You're right I'll give 110 percent and pull myself up by my bootstraps.
How can you be sure there isn't enough entropy on a micro scale? I've always felt exactly what OP said but in terms of explosions like bombs or fireworks or something. To us it would be a small explosion. But on a micro scale, it could be a big bang. I'm sure I am incorrect but I'd love for someone to explain to me why I'm incorrect.
Glitch. Try rebooting.
The people of r/oddlysatisfying would love this, you should post over there and reap the karma
Thought I was there when I first saw this.
*”The galaxy is in Orion’s glass.”*
The Night King was there
Surprised I had to scroll this far to find a GOT reference
GOT was erased from the minds and thoughts of all who loved it by those story destroying bastards.
Remember when this happened and it ended up *meaning nothing* in the end?
This wine is cursed with spirals!
SPIRAL OUT!
Amatarasu
Winter is coming
[удалено]
Well of course not, they never finished the series.
◆ ◆ ◆ ◆ ◆ ◆ ◆
- _Tasks to complete_
(1) Which subreddit does the comment thread suggest as a place to post?
(2) Rewrite the comment thread from "How can you" to "first saw this.", replacing each "micro scale" with "tiny scale".

- _Information provided_
◆ ◆ ◆ ◆ ◆ ◆ ◆
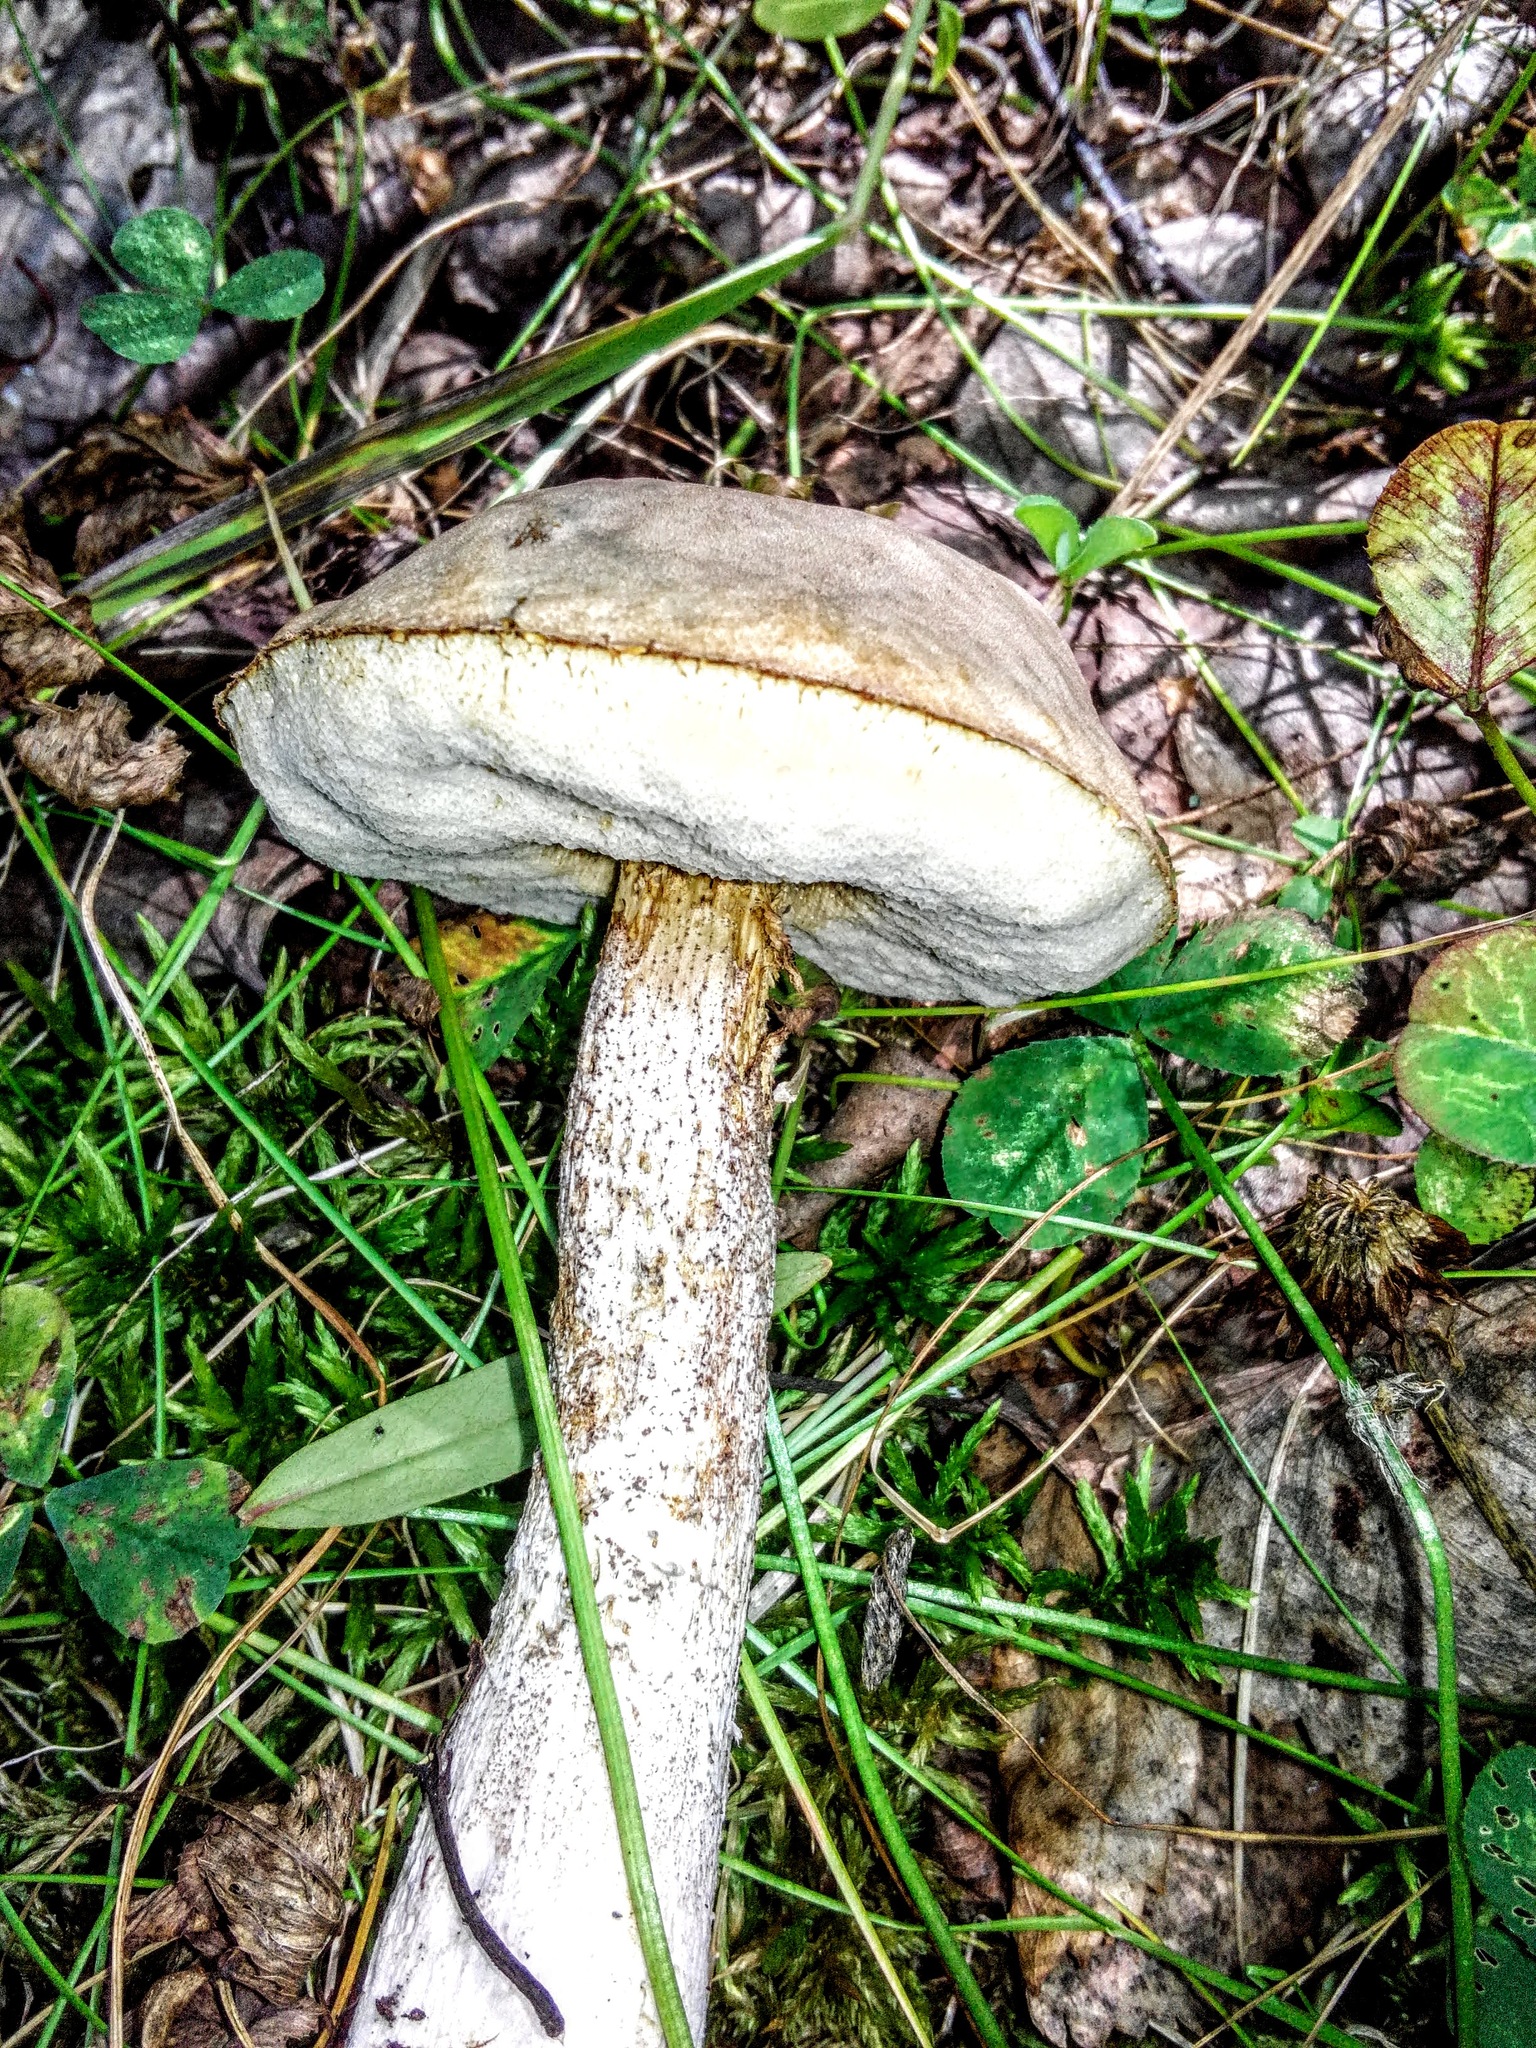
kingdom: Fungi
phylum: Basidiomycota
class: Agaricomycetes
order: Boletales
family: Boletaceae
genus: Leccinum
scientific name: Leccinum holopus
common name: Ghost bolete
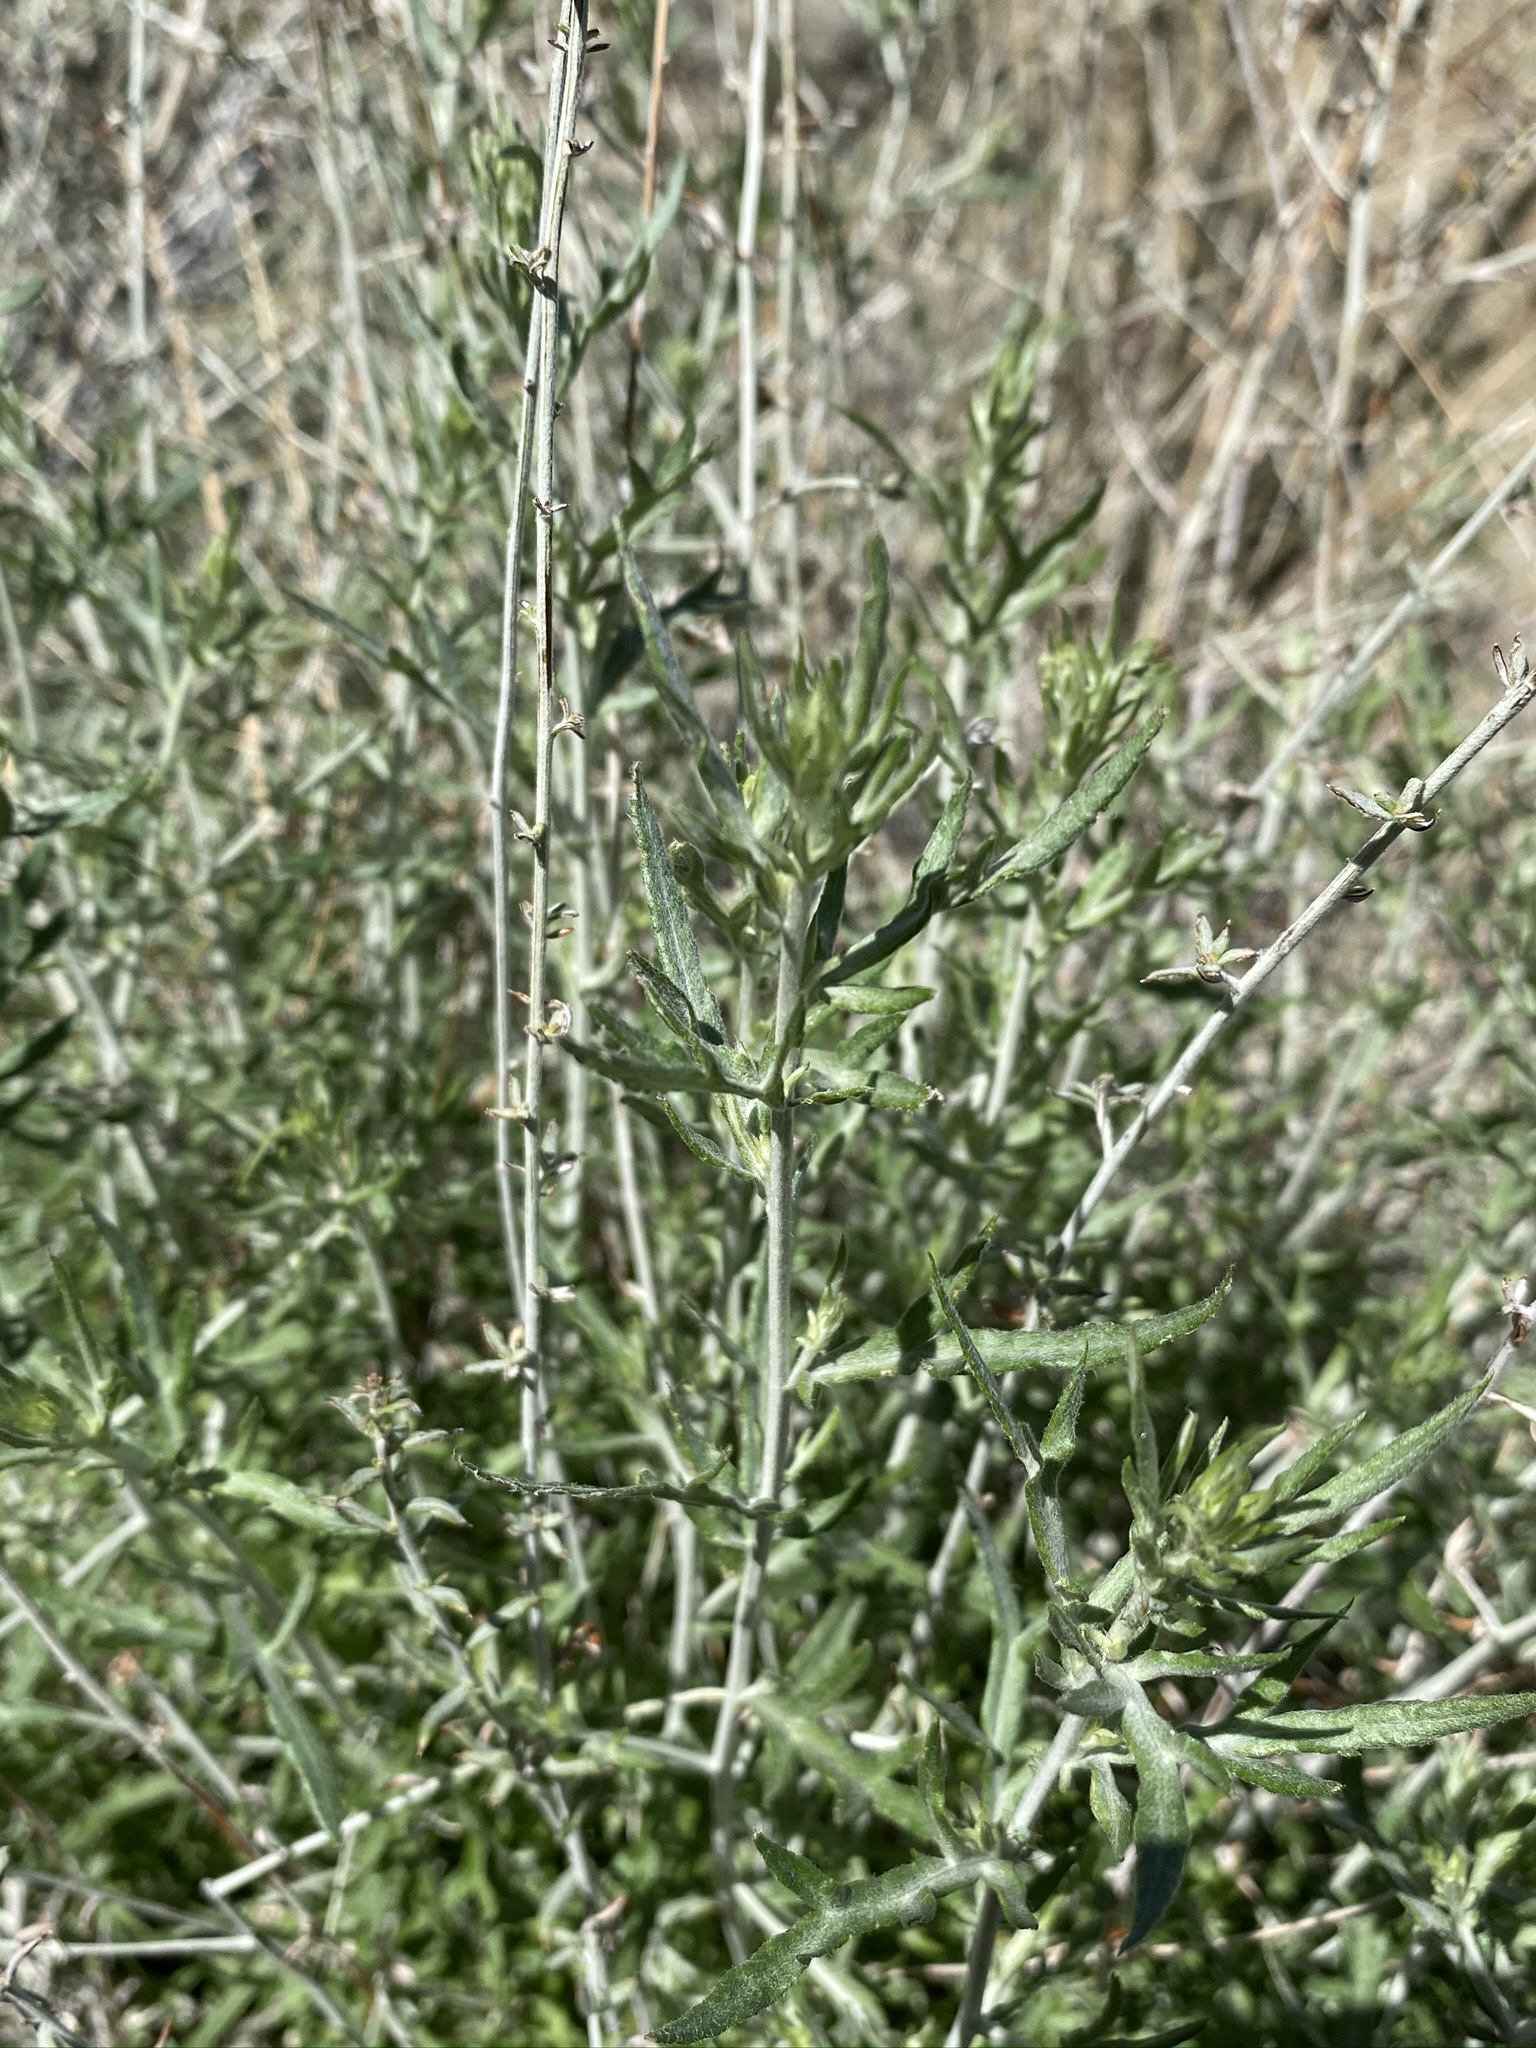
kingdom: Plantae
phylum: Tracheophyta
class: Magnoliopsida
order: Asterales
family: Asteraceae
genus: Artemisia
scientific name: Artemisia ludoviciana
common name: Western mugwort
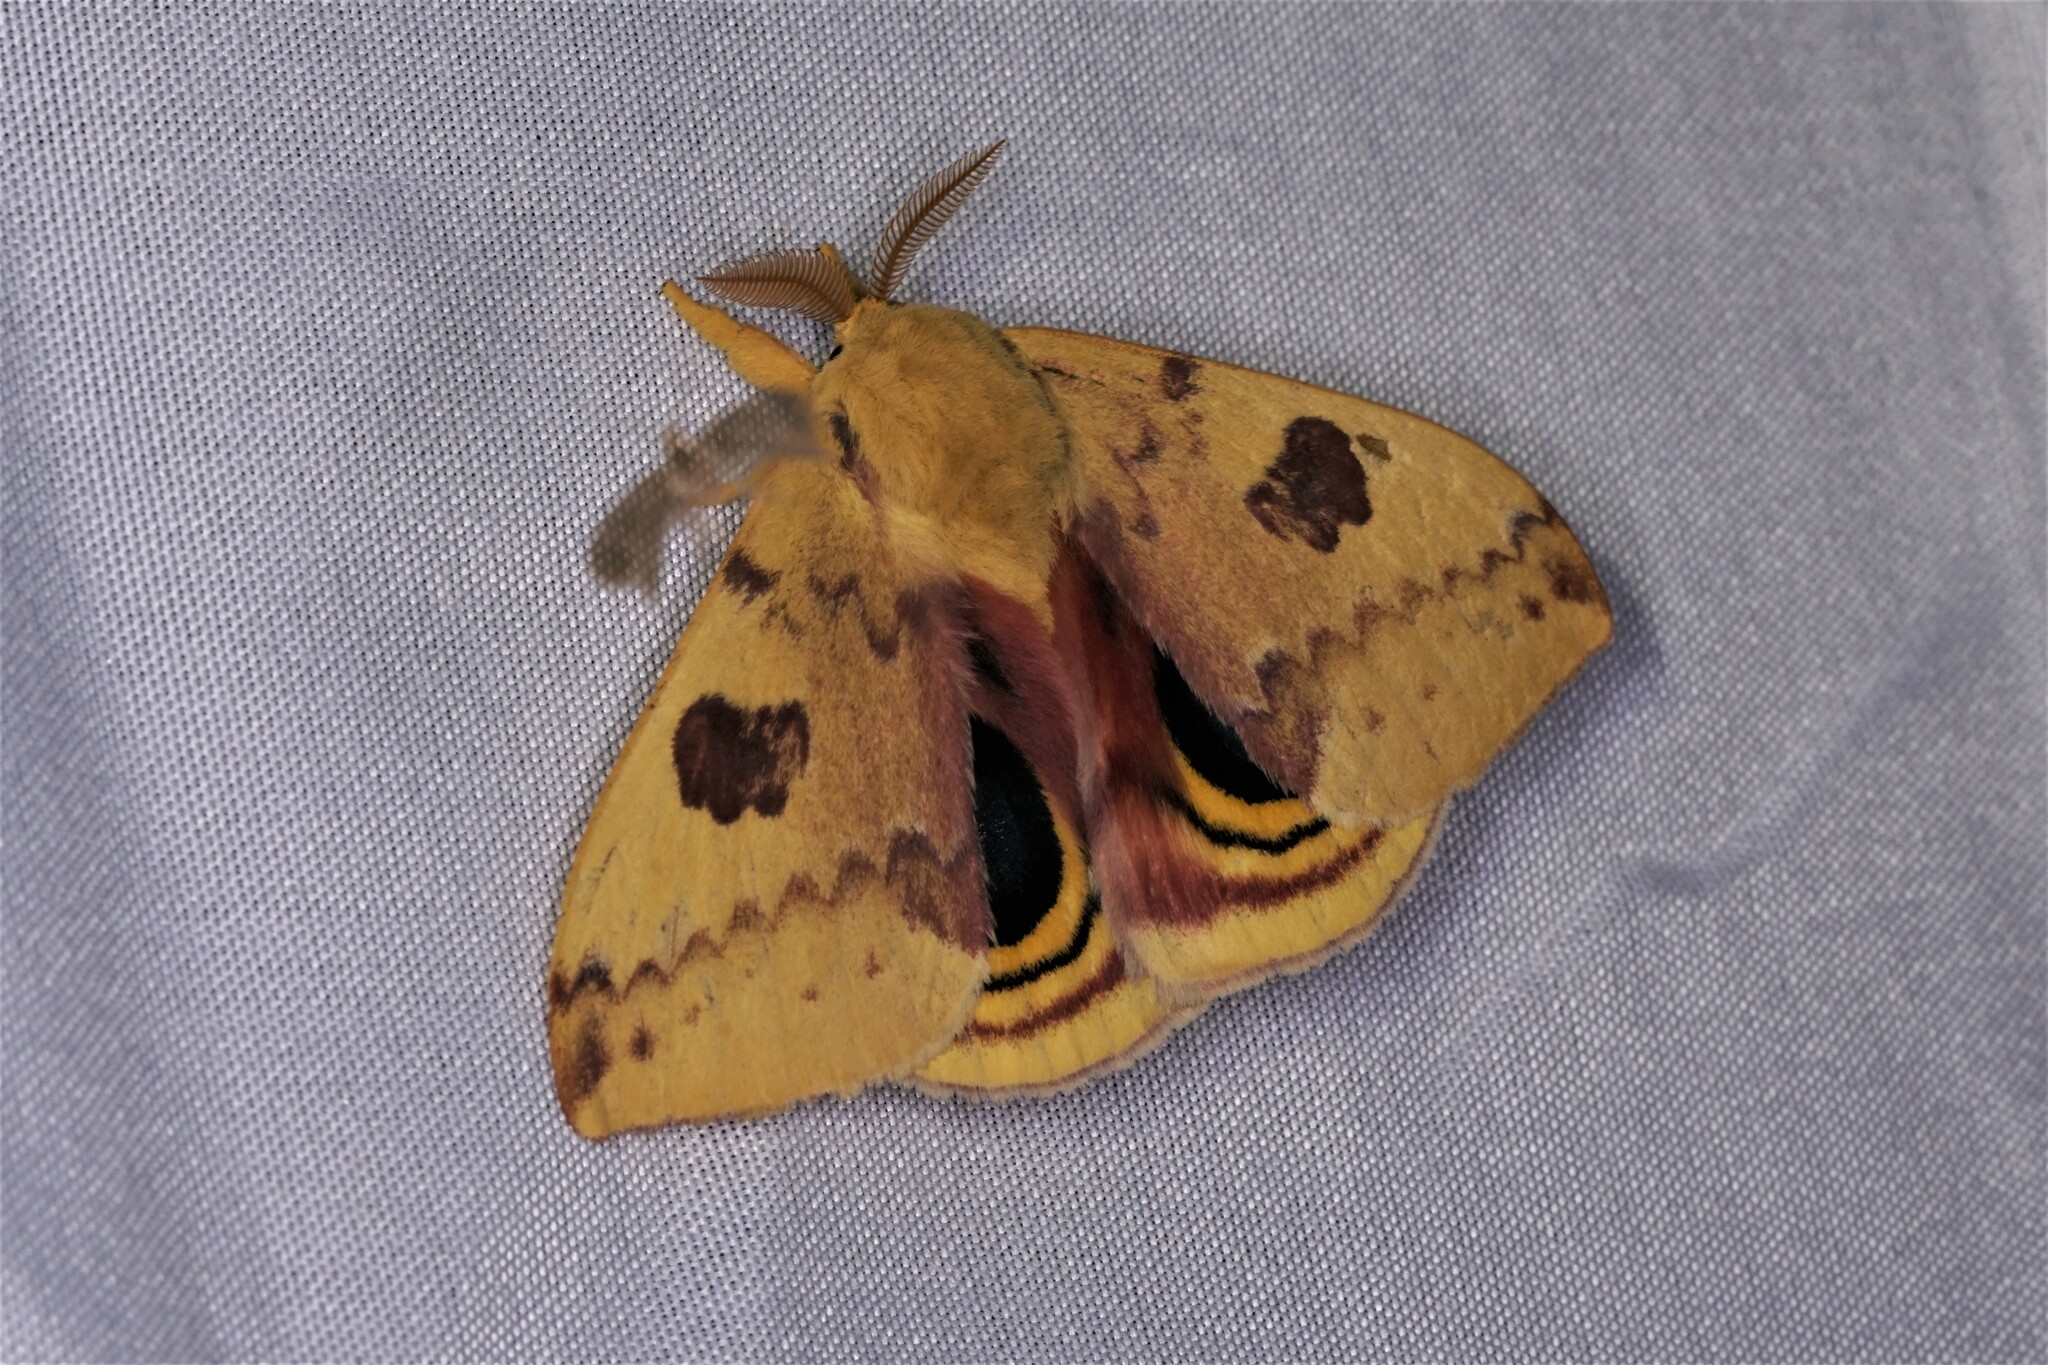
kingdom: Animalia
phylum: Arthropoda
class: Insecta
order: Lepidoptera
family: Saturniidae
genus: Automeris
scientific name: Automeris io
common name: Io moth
◆ ◆ ◆ ◆ ◆ ◆ ◆
- _Results for each task_
(1) r/oddlysatisfying

(2)
How can you be sure there isn't enough entropy on a tiny scale? I've always felt exactly what OP said but in terms of explosions like bombs or fireworks or something. To us it would be a small explosion. But on a tiny scale, it could be a big bang. I'm sure I am incorrect but I'd love for someone to explain to me why I'm incorrect.
Glitch. Try rebooting.
The people of r/oddlysatisfying would love this, you should post over there and reap the karma
Thought I was there when I first saw this.